Modified ASV suite of benchmark tests to gather IO performance metrics in Pangeo environments. Set of tests exist for cloud, HPC, and workstation-like environments across different mixture of storage backends and APIs. We're mainly concerned with benchmarking Xarray/Dask performance in both single and multiprocessor/multithreaded/clustered environments.
airspeedvelocity is the basis of these benchmarks, although workflow has been modified to accomodate gathering IO statistics.
Basics and running the benchmarks.
You typically run ASV benchmarks through its command line tool, but with this implementation, the runs are conducted through a Python script:
usage: run_benchmarks.py [-h] -b BENCHMARK [BENCHMARK ...] [-n N_RUNS [N_RUNS ...]]

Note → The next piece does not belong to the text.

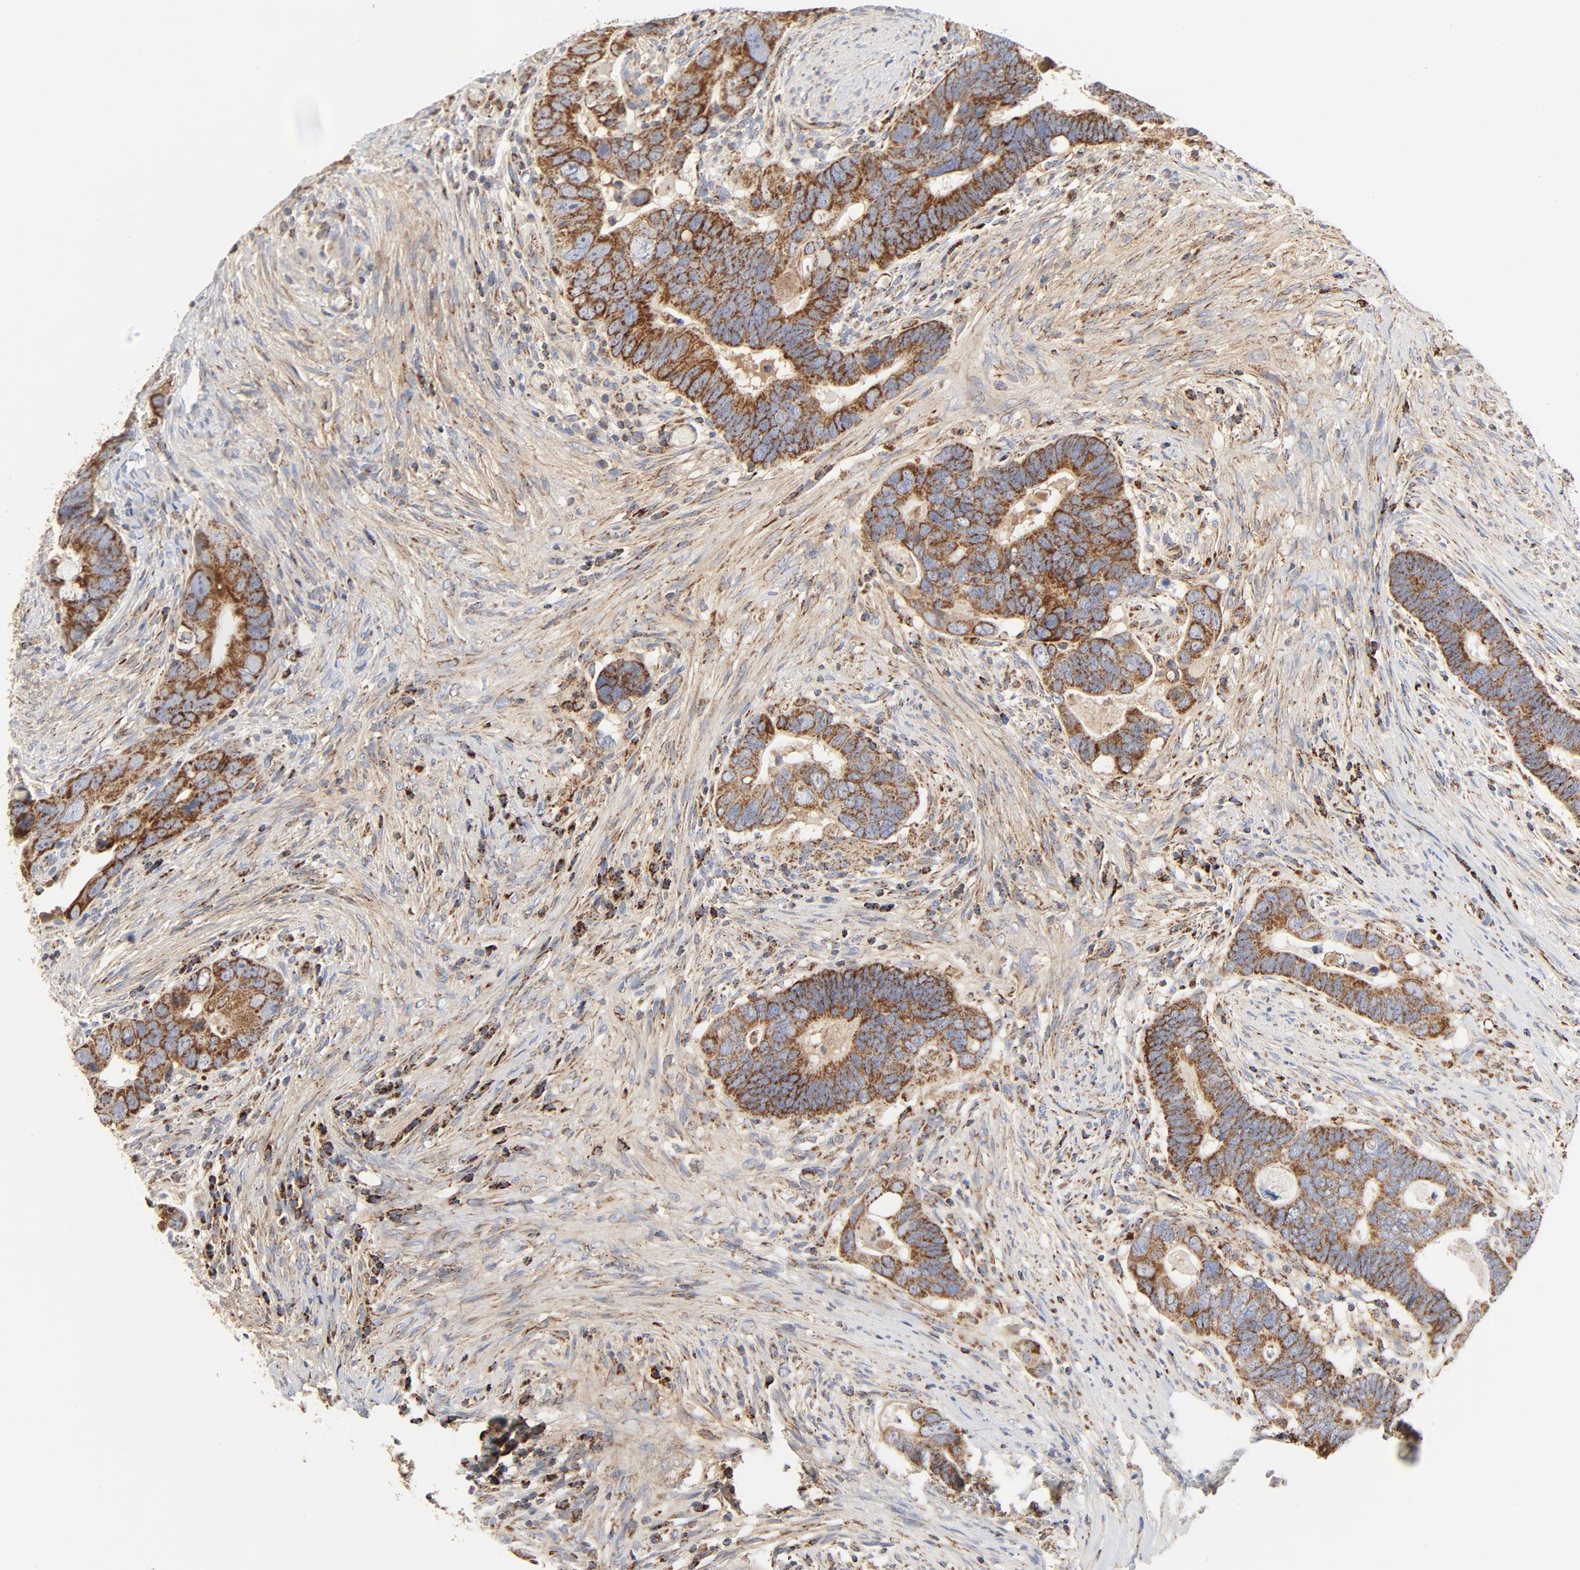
{"staining": {"intensity": "strong", "quantity": ">75%", "location": "cytoplasmic/membranous"}, "tissue": "colorectal cancer", "cell_type": "Tumor cells", "image_type": "cancer", "snomed": [{"axis": "morphology", "description": "Adenocarcinoma, NOS"}, {"axis": "topography", "description": "Rectum"}], "caption": "The image shows a brown stain indicating the presence of a protein in the cytoplasmic/membranous of tumor cells in colorectal adenocarcinoma. (Brightfield microscopy of DAB IHC at high magnification).", "gene": "PCNX4", "patient": {"sex": "male", "age": 53}}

BENCHMARK is a regex of the benchmark test you'd like to run. For example, if you want to run all the GCP Kubernetes read tests 10 times, you'd execute,
python run_benchmarks.py -b gcp_kubernetes_read* -n 10
This will then generate all the benchmark runs, and scrape the resultant JSON output and append them to a CSV file. Data is collected from most recent ASV JSON results file for the machine the tests are being run on. If your directory has results from a different machine, this script will not collect data from that at this time.
Suite of Tests
The following perfomance tests are conducted:
- mean / variance
- convolution (smoothing) over spatial dimensions
- multidimensional Fourier transforms
- netcdf -> POSIX -> local storage
- netcdf -> POSIX -> some sort of disk presentation layer (e.g. FUSE) -> cloud bucket
- Zarr -> POSIX -> local storage
- Zarr -> cloud bucket
- h5netcdf -> POSIX -> local storage
- h5netcdf -> hsds -> cloud bucket
- TileDB -> cloud (currently only S3)
- TileDB -> POSIX (local, Lustre, etc)
- TileDB -> HDFS